Global Factories and Business Hubs are at a slight disadvantage to motivate digital services MNEs to produce/innovate in their territories, as they may not have the right digital skills. Policy efforts need to encourage setting up sales operations. On the contrary, Service Powerhouses are in a very strong position, given their talent. To attract platform-focused MNEs, cybersecurity/data protection regulations must be robust and artificial intelligence (AI) strategies must encourage talent development that can manage client-facing services highly reliant on AI. Moreover, countries can capture market share from dominant archetype countries by developing niche areas. For example, the Philippines attracted large FDI from Indian companies into voice-based BPO services because language skills were superior in the Philippines. The country now ensures workers are trained in data analytics, machine learning, and data mining to turn AI into an opportunity and help augment its English language skills with technology.

When it comes to policies encouraging FDI in digitalizing traditional industries, Service Powerhouses, Global Factories, and Business Hubs must take different paths given priorities in the ICT value chain. Global Factories need to attract investment in smart manufacturing to make production more efficient and keep pace with demand for ICT devices/components. Industry 4.0 support becomes critical. Service Powerhouses should encourage a strong digital ecosystem across their tertiary industry. Upskilling the workforce to handle healthcare apps, digital payments, chatbots, and so forth, becomes highly relevant.
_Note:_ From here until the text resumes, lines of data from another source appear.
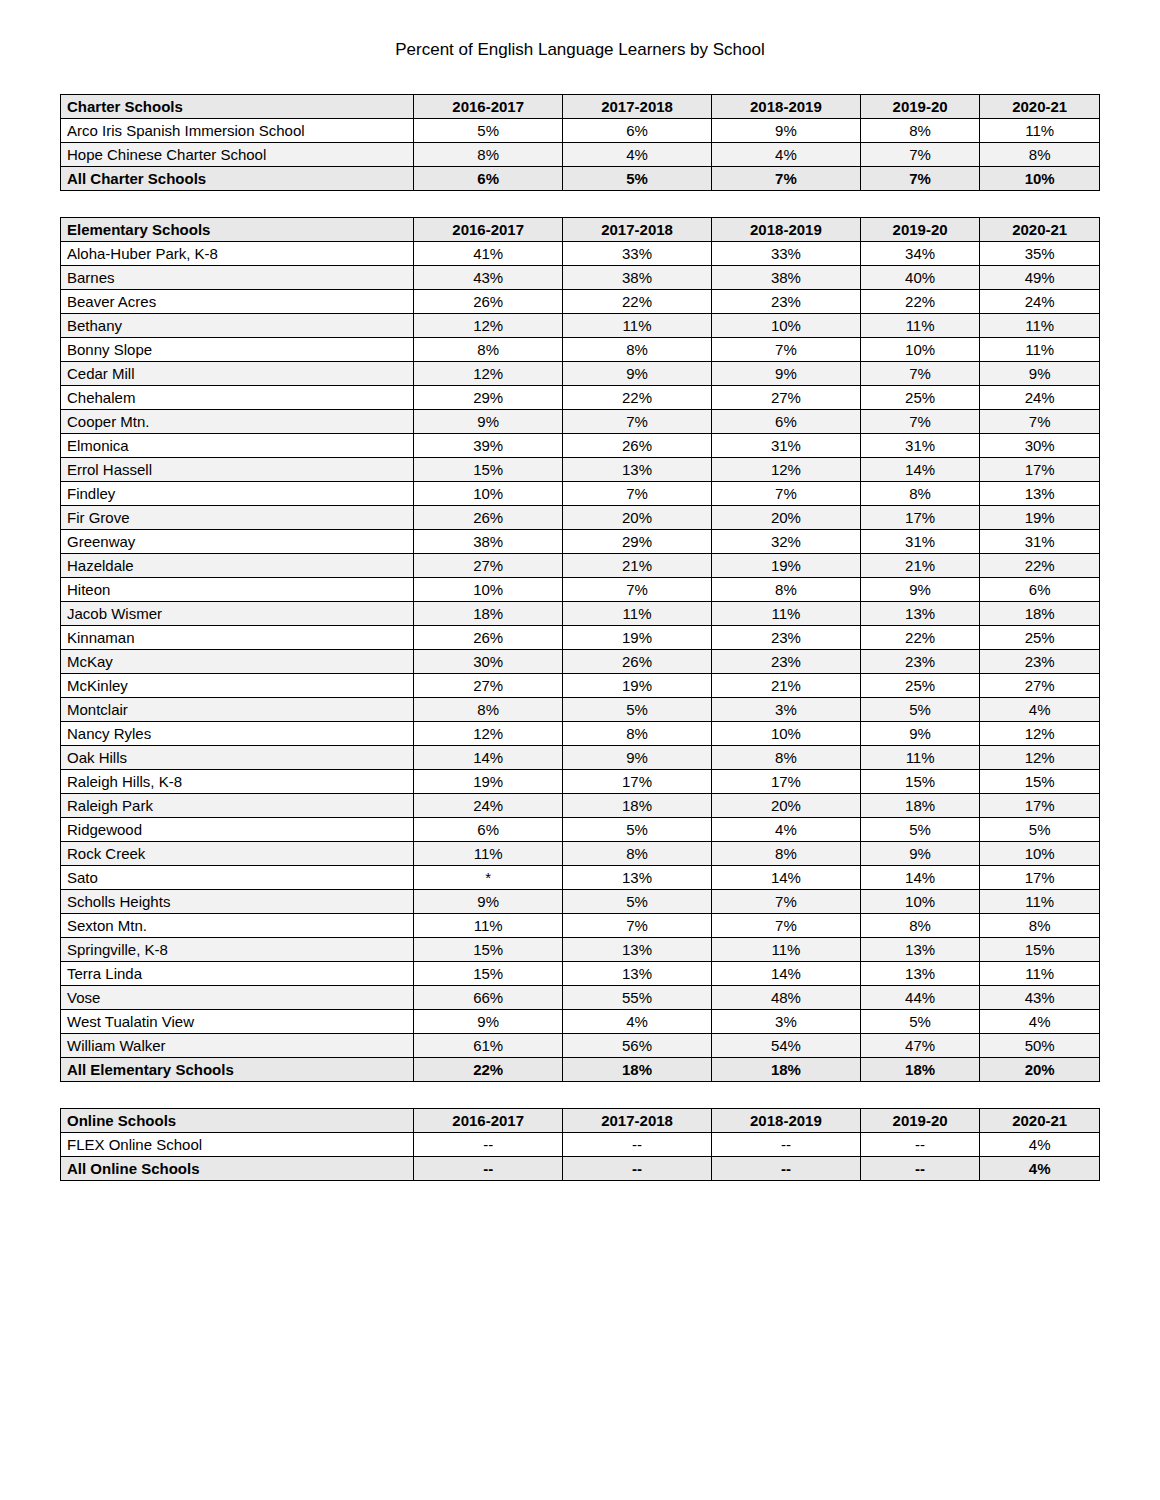Percent of English Language Learners by School
| Charter Schools | 2016-2017 | 2017-2018 | 2018-2019 | 2019-20 | 2020-21 |
| --- | --- | --- | --- | --- | --- |
| Arco Iris Spanish Immersion School | 5% | 6% | 9% | 8% | 11% |
| Hope Chinese Charter School | 8% | 4% | 4% | 7% | 8% |
| All Charter Schools | 6% | 5% | 7% | 7% | 10% |
| Elementary Schools | 2016-2017 | 2017-2018 | 2018-2019 | 2019-20 | 2020-21 |
| --- | --- | --- | --- | --- | --- |
| Aloha-Huber Park, K-8 | 41% | 33% | 33% | 34% | 35% |
| Barnes | 43% | 38% | 38% | 40% | 49% |
| Beaver Acres | 26% | 22% | 23% | 22% | 24% |
| Bethany | 12% | 11% | 10% | 11% | 11% |
| Bonny Slope | 8% | 8% | 7% | 10% | 11% |
| Cedar Mill | 12% | 9% | 9% | 7% | 9% |
| Chehalem | 29% | 22% | 27% | 25% | 24% |
| Cooper Mtn. | 9% | 7% | 6% | 7% | 7% |
| Elmonica | 39% | 26% | 31% | 31% | 30% |
| Errol Hassell | 15% | 13% | 12% | 14% | 17% |
| Findley | 10% | 7% | 7% | 8% | 13% |
| Fir Grove | 26% | 20% | 20% | 17% | 19% |
| Greenway | 38% | 29% | 32% | 31% | 31% |
| Hazeldale | 27% | 21% | 19% | 21% | 22% |
| Hiteon | 10% | 7% | 8% | 9% | 6% |
| Jacob Wismer | 18% | 11% | 11% | 13% | 18% |
| Kinnaman | 26% | 19% | 23% | 22% | 25% |
| McKay | 30% | 26% | 23% | 23% | 23% |
| McKinley | 27% | 19% | 21% | 25% | 27% |
| Montclair | 8% | 5% | 3% | 5% | 4% |
| Nancy Ryles | 12% | 8% | 10% | 9% | 12% |
| Oak Hills | 14% | 9% | 8% | 11% | 12% |
| Raleigh Hills, K-8 | 19% | 17% | 17% | 15% | 15% |
| Raleigh Park | 24% | 18% | 20% | 18% | 17% |
| Ridgewood | 6% | 5% | 4% | 5% | 5% |
| Rock Creek | 11% | 8% | 8% | 9% | 10% |
| Sato | * | 13% | 14% | 14% | 17% |
| Scholls Heights | 9% | 5% | 7% | 10% | 11% |
| Sexton Mtn. | 11% | 7% | 7% | 8% | 8% |
| Springville, K-8 | 15% | 13% | 11% | 13% | 15% |
| Terra Linda | 15% | 13% | 14% | 13% | 11% |
| Vose | 66% | 55% | 48% | 44% | 43% |
| West Tualatin View | 9% | 4% | 3% | 5% | 4% |
| William Walker | 61% | 56% | 54% | 47% | 50% |
| All Elementary Schools | 22% | 18% | 18% | 18% | 20% |
| Online Schools | 2016-2017 | 2017-2018 | 2018-2019 | 2019-20 | 2020-21 |
| --- | --- | --- | --- | --- | --- |
| FLEX Online School | -- | -- | -- | -- | 4% |
| All Online Schools | -- | -- | -- | -- | 4% |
Business Hubs have closer needs to those of Service Powerhouses, with a focus on “ease of doing business” policies to streamline the setup of global HQs of rapidly growing MNEs in the digitalization space. Finally, while FDI flows are expected to bottom out in 2021 and recover some lost ground with an increase of about 10%-15% (Source: UNCTAD), uncertainty still looms. Efforts must be streamlined, particularly those in the ICT and digital sectors given that greater than 16% of global share FDI goes into the digital economy.
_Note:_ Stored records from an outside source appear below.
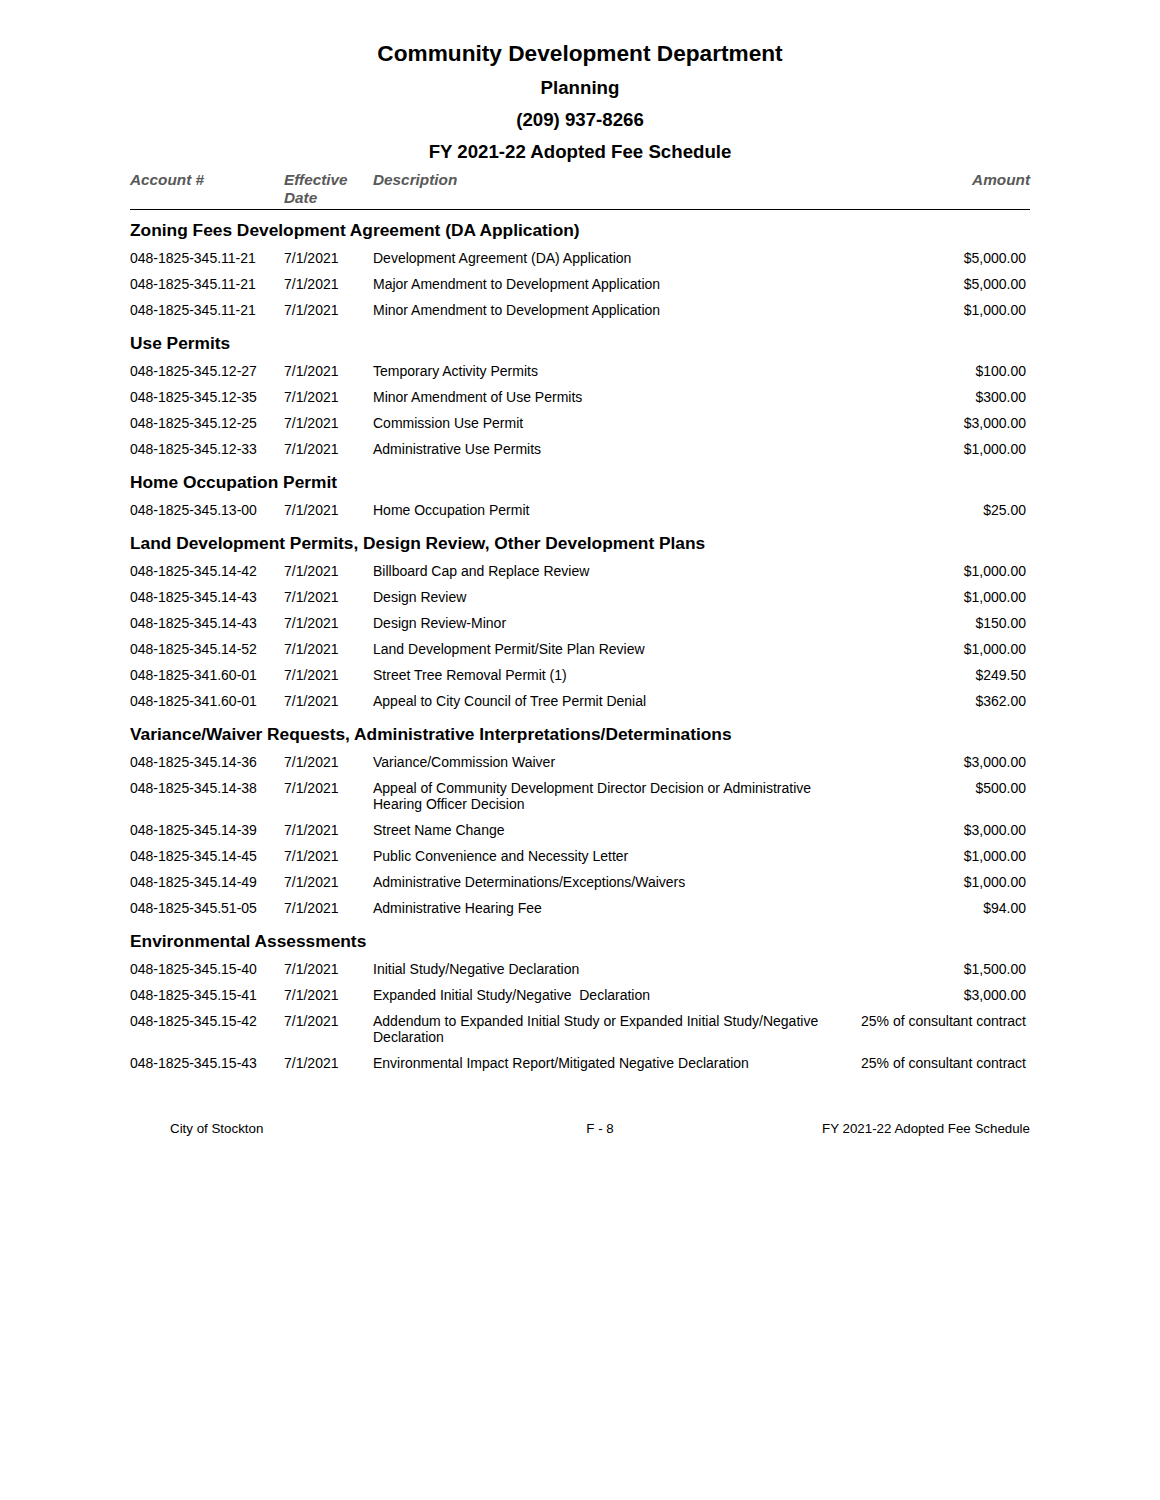Community Development Department
Planning
(209) 937-8266
FY 2021-22 Adopted Fee Schedule
| Account # | Effective Date | Description | Amount |
| --- | --- | --- | --- |
| Zoning Fees Development Agreement (DA Application) |
| 048-1825-345.11-21 | 7/1/2021 | Development Agreement (DA) Application | $5,000.00 |
| 048-1825-345.11-21 | 7/1/2021 | Major Amendment to Development Application | $5,000.00 |
| 048-1825-345.11-21 | 7/1/2021 | Minor Amendment to Development Application | $1,000.00 |
| Use Permits |
| 048-1825-345.12-27 | 7/1/2021 | Temporary Activity Permits | $100.00 |
| 048-1825-345.12-35 | 7/1/2021 | Minor Amendment of Use Permits | $300.00 |
| 048-1825-345.12-25 | 7/1/2021 | Commission Use Permit | $3,000.00 |
| 048-1825-345.12-33 | 7/1/2021 | Administrative Use Permits | $1,000.00 |
| Home Occupation Permit |
| 048-1825-345.13-00 | 7/1/2021 | Home Occupation Permit | $25.00 |
| Land Development Permits, Design Review, Other Development Plans |
| 048-1825-345.14-42 | 7/1/2021 | Billboard Cap and Replace Review | $1,000.00 |
| 048-1825-345.14-43 | 7/1/2021 | Design Review | $1,000.00 |
| 048-1825-345.14-43 | 7/1/2021 | Design Review-Minor | $150.00 |
| 048-1825-345.14-52 | 7/1/2021 | Land Development Permit/Site Plan Review | $1,000.00 |
| 048-1825-341.60-01 | 7/1/2021 | Street Tree Removal Permit (1) | $249.50 |
| 048-1825-341.60-01 | 7/1/2021 | Appeal to City Council of Tree Permit Denial | $362.00 |
| Variance/Waiver Requests, Administrative Interpretations/Determinations |
| 048-1825-345.14-36 | 7/1/2021 | Variance/Commission Waiver | $3,000.00 |
| 048-1825-345.14-38 | 7/1/2021 | Appeal of Community Development Director Decision or Administrative Hearing Officer Decision | $500.00 |
| 048-1825-345.14-39 | 7/1/2021 | Street Name Change | $3,000.00 |
| 048-1825-345.14-45 | 7/1/2021 | Public Convenience and Necessity Letter | $1,000.00 |
| 048-1825-345.14-49 | 7/1/2021 | Administrative Determinations/Exceptions/Waivers | $1,000.00 |
| 048-1825-345.51-05 | 7/1/2021 | Administrative Hearing Fee | $94.00 |
| Environmental Assessments |
| 048-1825-345.15-40 | 7/1/2021 | Initial Study/Negative Declaration | $1,500.00 |
| 048-1825-345.15-41 | 7/1/2021 | Expanded Initial Study/Negative Declaration | $3,000.00 |
| 048-1825-345.15-42 | 7/1/2021 | Addendum to Expanded Initial Study or Expanded Initial Study/Negative Declaration | 25% of consultant contract |
| 048-1825-345.15-43 | 7/1/2021 | Environmental Impact Report/Mitigated Negative Declaration | 25% of consultant contract |
City of Stockton
F - 8
FY 2021-22 Adopted Fee Schedule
Prerequisites for making the most out of FDI

FDI into ICT requires alignment in several functions (e.g., labor policies, customs clearances). Policies improving general macroeconomic stability and addressing structural impediments are a prerequisite to investments. Measures addressing regulatory bottlenecks, including pro-competition policies; policies fostering deeper financial markets and broader higher education/training; bottlenecks in labor markets with regards to skills mismatch; barriers to cross-country labor movements; and adequate incentives to facilitate retention of skilled workforce are important. Nations should also rethink the role of investment promotion agencies (IPAs). In most countries, IPAs are practically non-existent when it comes to digital development. They can increase their impact by sharpening strategic focus, building a coherent institutional framework, and strengthening delivery of investor services. Specifically, IPAs should focus on a limited number of mandates and target segments, adopt institutional features common to private companies, and offer high-quality investor services across the investment lifecycle. Policy makers should facilitate collaboration with other investment institutions and provide sufficient and sustained financial resources for IPAs to successfully fulfill their mandate.
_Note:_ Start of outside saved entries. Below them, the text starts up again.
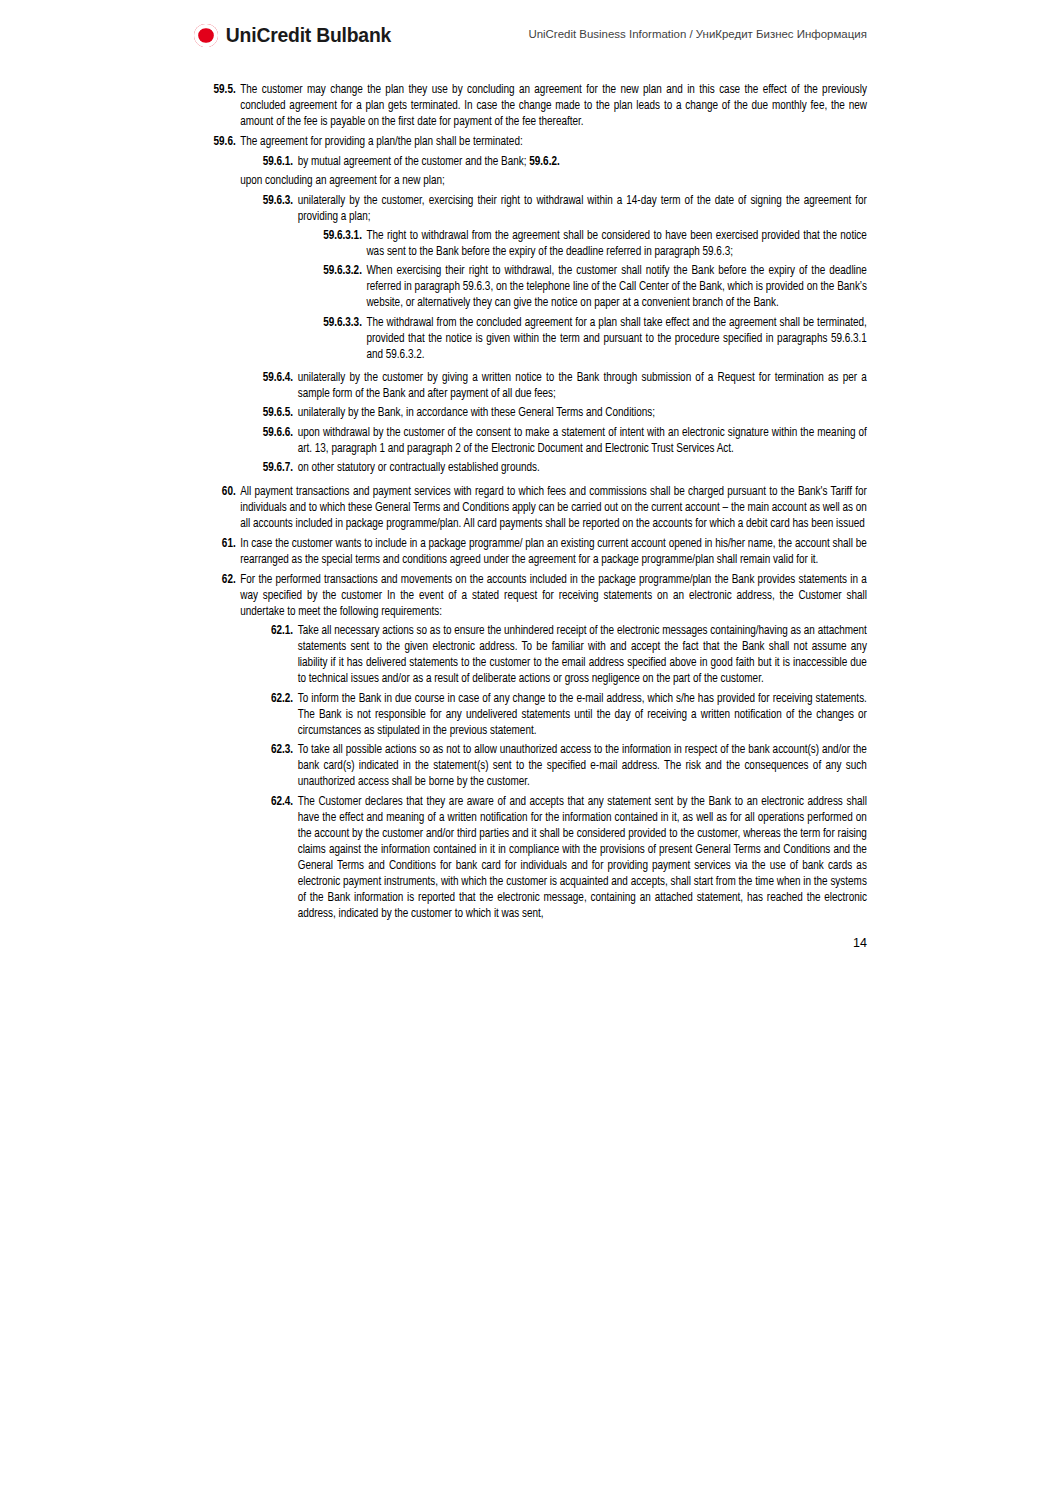UniCredit Bulbank
UniCredit Business Information / УниКредит Бизнес Информация
59.5.
The customer may change the plan they use by concluding an agreement for the new plan and in this case the effect of the previously concluded agreement for a plan gets terminated. In case the change made to the plan leads to a change of the due monthly fee, the new amount of the fee is payable on the first date for payment of the fee thereafter.
59.6.
The agreement for providing a plan/the plan shall be terminated:
59.6.1.
by mutual agreement of the customer and the Bank; 59.6.2.
upon concluding an agreement for a new plan;
59.6.3.
unilaterally by the customer, exercising their right to withdrawal within a 14-day term of the date of signing the agreement for providing a plan;
59.6.3.1.
The right to withdrawal from the agreement shall be considered to have been exercised provided that the notice was sent to the Bank before the expiry of the deadline referred in paragraph 59.6.3;
59.6.3.2.
When exercising their right to withdrawal, the customer shall notify the Bank before the expiry of the deadline referred in paragraph 59.6.3, on the telephone line of the Call Center of the Bank, which is provided on the Bank’s website, or alternatively they can give the notice on paper at a convenient branch of the Bank.
59.6.3.3.
The withdrawal from the concluded agreement for a plan shall take effect and the agreement shall be terminated, provided that the notice is given within the term and pursuant to the procedure specified in paragraphs 59.6.3.1 and 59.6.3.2.
59.6.4.
unilaterally by the customer by giving a written notice to the Bank through submission of a Request for termination as per a sample form of the Bank and after payment of all due fees;
59.6.5.
unilaterally by the Bank, in accordance with these General Terms and Conditions;
59.6.6.
upon withdrawal by the customer of the consent to make a statement of intent with an electronic signature within the meaning of art. 13, paragraph 1 and paragraph 2 of the Electronic Document and Electronic Trust Services Act.
59.6.7.
on other statutory or contractually established grounds.
60.
All payment transactions and payment services with regard to which fees and commissions shall be charged pursuant to the Bank's Tariff for individuals and to which these General Terms and Conditions apply can be carried out on the current account – the main account as well as on all accounts included in package programme/plan. All card payments shall be reported on the accounts for which a debit card has been issued
61.
In case the customer wants to include in a package programme/ plan an existing current account opened in his/her name, the account shall be rearranged as the special terms and conditions agreed under the agreement for a package programme/plan shall remain valid for it.
62.
For the performed transactions and movements on the accounts included in the package programme/plan the Bank provides statements in a way specified by the customer In the event of a stated request for receiving statements on an electronic address, the Customer shall undertake to meet the following requirements:
62.1.
Take all necessary actions so as to ensure the unhindered receipt of the electronic messages containing/having as an attachment statements sent to the given electronic address. To be familiar with and accept the fact that the Bank shall not assume any liability if it has delivered statements to the customer to the email address specified above in good faith but it is inaccessible due to technical issues and/or as a result of deliberate actions or gross negligence on the part of the customer.
62.2.
To inform the Bank in due course in case of any change to the e-mail address, which s/he has provided for receiving statements. The Bank is not responsible for any undelivered statements until the day of receiving a written notification of the changes or circumstances as stipulated in the previous statement.
62.3.
To take all possible actions so as not to allow unauthorized access to the information in respect of the bank account(s) and/or the bank card(s) indicated in the statement(s) sent to the specified e-mail address. The risk and the consequences of any such unauthorized access shall be borne by the customer.
62.4.
The Customer declares that they are aware of and accepts that any statement sent by the Bank to an electronic address shall have the effect and meaning of a written notification for the information contained in it, as well as for all operations performed on the account by the customer and/or third parties and it shall be considered provided to the customer, whereas the term for raising claims against the information contained in it in compliance with the provisions of present General Terms and Conditions and the General Terms and Conditions for bank card for individuals and for providing payment services via the use of bank cards as electronic payment instruments, with which the customer is acquainted and accepts, shall start from the time when in the systems of the Bank information is reported that the electronic message, containing an attached statement, has reached the electronic address, indicated by the customer to which it was sent,
14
Act now to secure winning position

Attracting FDI is increasingly important to build and sustain robust digital economies. Policies, regulations, and measures that play on specific core strengths of a country, both nationally and in target key sectors, are crucial. It is high time for countries to realize that securing a winning position in attracting FDI in their digital economies requires a proactive, strategic approach. They must have a clear understanding of their digital economy archetype, followed by enacting national/international investment policies/incentives that align with their strengths and digital priorities, to make a meaningful pitch to attract FDI.